We came here after spending 3 days in Jageshwar, another ancient place, with many, many stone temples dedicated to Lord Shiva. In the main temple compound, there are 124 temples made of stone. All are exactly alike, except they vary in size. A fascinating thing we learned is that they were constructed using a paste made of urad dal (a type of lentil) as mortar. The stones still fit so perfectly together that you couldn’t slip a razor blade between them. (Okay, maybe not a razor blade, but they’re tight!)
One hundred twenty-two of the temples contain shivalingams inside. Of the remaining two, one is dedicated to the goddess, and one to Hanuman. They were built at the bottom of a steep valley of pine trees about 1300 years ago (that’s actually when construction began–the building went on for a couple of centuries).
The story, which comes from the time of the Mahabharata is that, having been exiled by the Kauravas, the Pandavas were sleeping near the place that is now Jageshwar. A man came to wake them, warning them that the Kauravas were coming. He helped them safely to another location where they would not be found, and thereby forced to live an extra year in exile. It was determined later that the helpful stranger was none other than Lord Shiva himself, and the temples were built in gratitude for saving Arjuna and his clan.

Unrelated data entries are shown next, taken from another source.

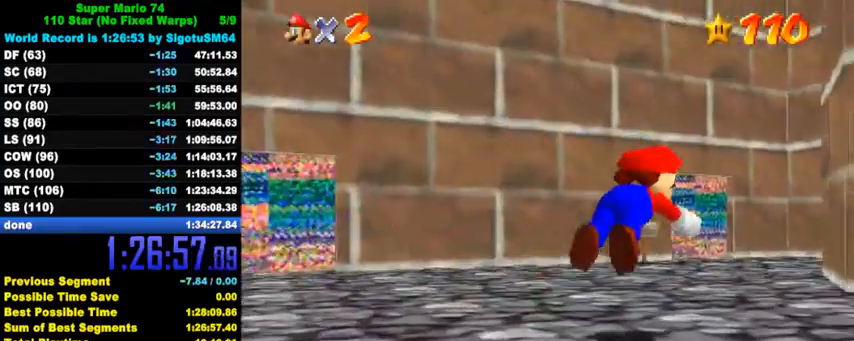
Gameplay with keyboard; each line is a JSON object with the keys held at the frame after it. "events" lists presses ("down") and releases ("up") of "a", "c", "ctrl", "d", "down", "left", "return", "right", "s", "shift", "up", "w", "x" and "y" between this image and that frame as [ms after this image, input, new state], when the widget could be followed in between. No other keys are recorded. Mouse input is not recorded.
{"keys": ["left", "up"], "events": [[34, "ctrl", "up"], [34, "right", "up"], [167, "left", "down"], [267, "ctrl", "down"], [300, "shift", "down"], [400, "ctrl", "up"], [400, "shift", "up"]]}
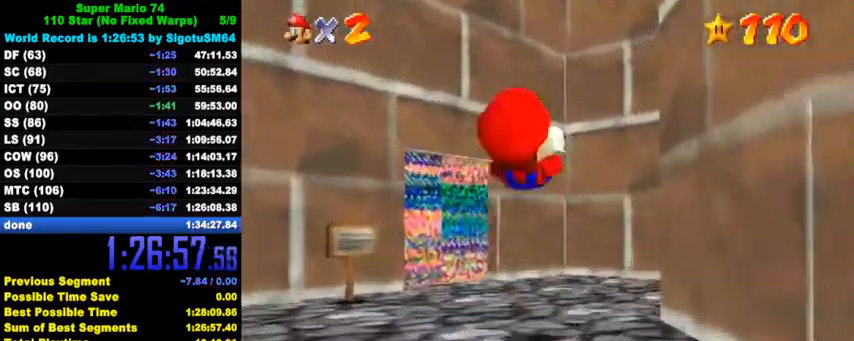
{"keys": ["up"], "events": [[34, "d", "down"], [100, "d", "up"], [167, "d", "down"], [267, "d", "up"], [267, "left", "up"], [367, "left", "down"], [500, "left", "up"]]}
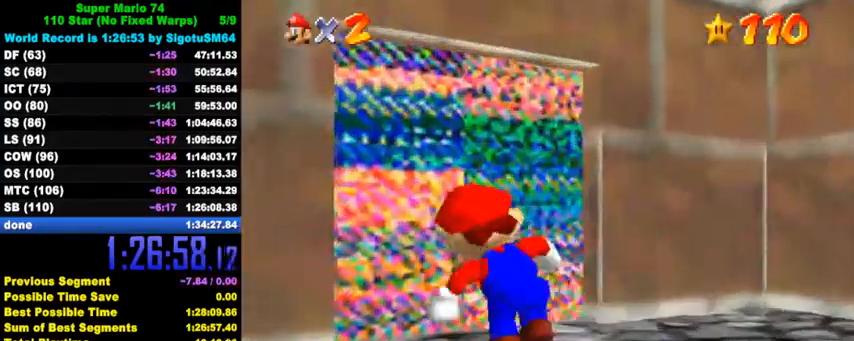
{"keys": [], "events": [[300, "up", "up"]]}
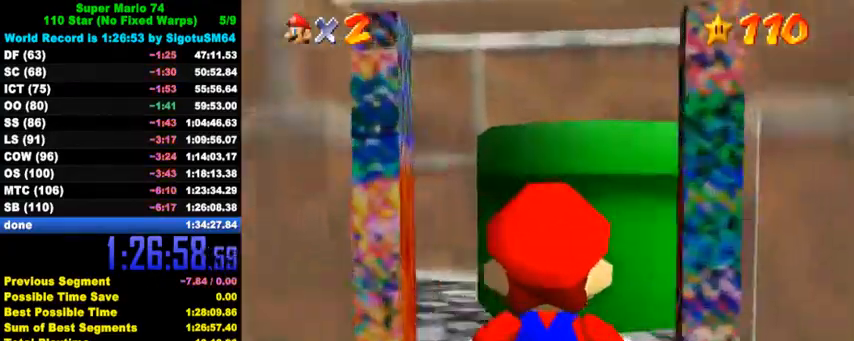
{"keys": [], "events": []}
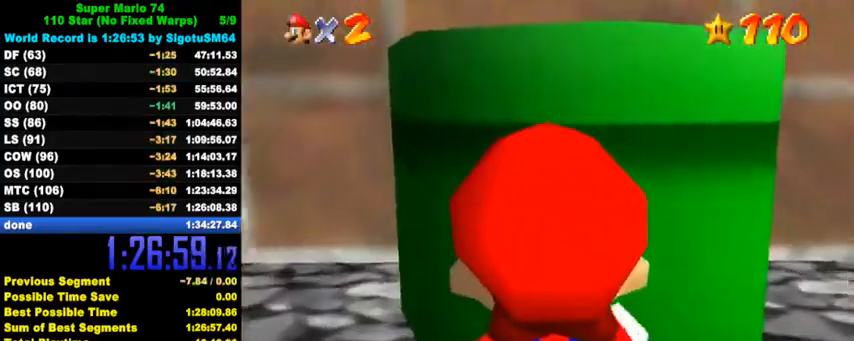
{"keys": [], "events": []}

We also visited “Old Jageshwar,” at the very top of the ridge, and got clear, stunning views of the 5 main peaks of the Himalayas, called Panchachuli. We took offerings to two babas there, one over 125 years old named Sitaram Baba. His mind is perfectly clear (although eyesight pretty bad), and he asked about several of our friends who had visited him in the past. He also spoke about Neem Karoli Baba and some of the other great saints of India, referring to them as “gurubhai” (guru brothers). Two of those he mentioned died as elderly sadhus in the 1920s!
On our return from Jageshwar, we spent 3 days relaxing at the Evelyn Hotel in Nainital. This is a beautiful resort town built on the shores of a serene and beautiful lake in the Kumaun Hills, not far from Kainchi. The town, which dates back to the days of the British raj, is quite charming and quaint, a popular honeymoon spot for modern Indian couples. The Evelyn Hotel is the old satsang hangout, where devotees of Neem Karoli Baba often stayed when he was alive. The family who owns it are old devotees as well, and we felt as if we were with our “Indian relatives” while there.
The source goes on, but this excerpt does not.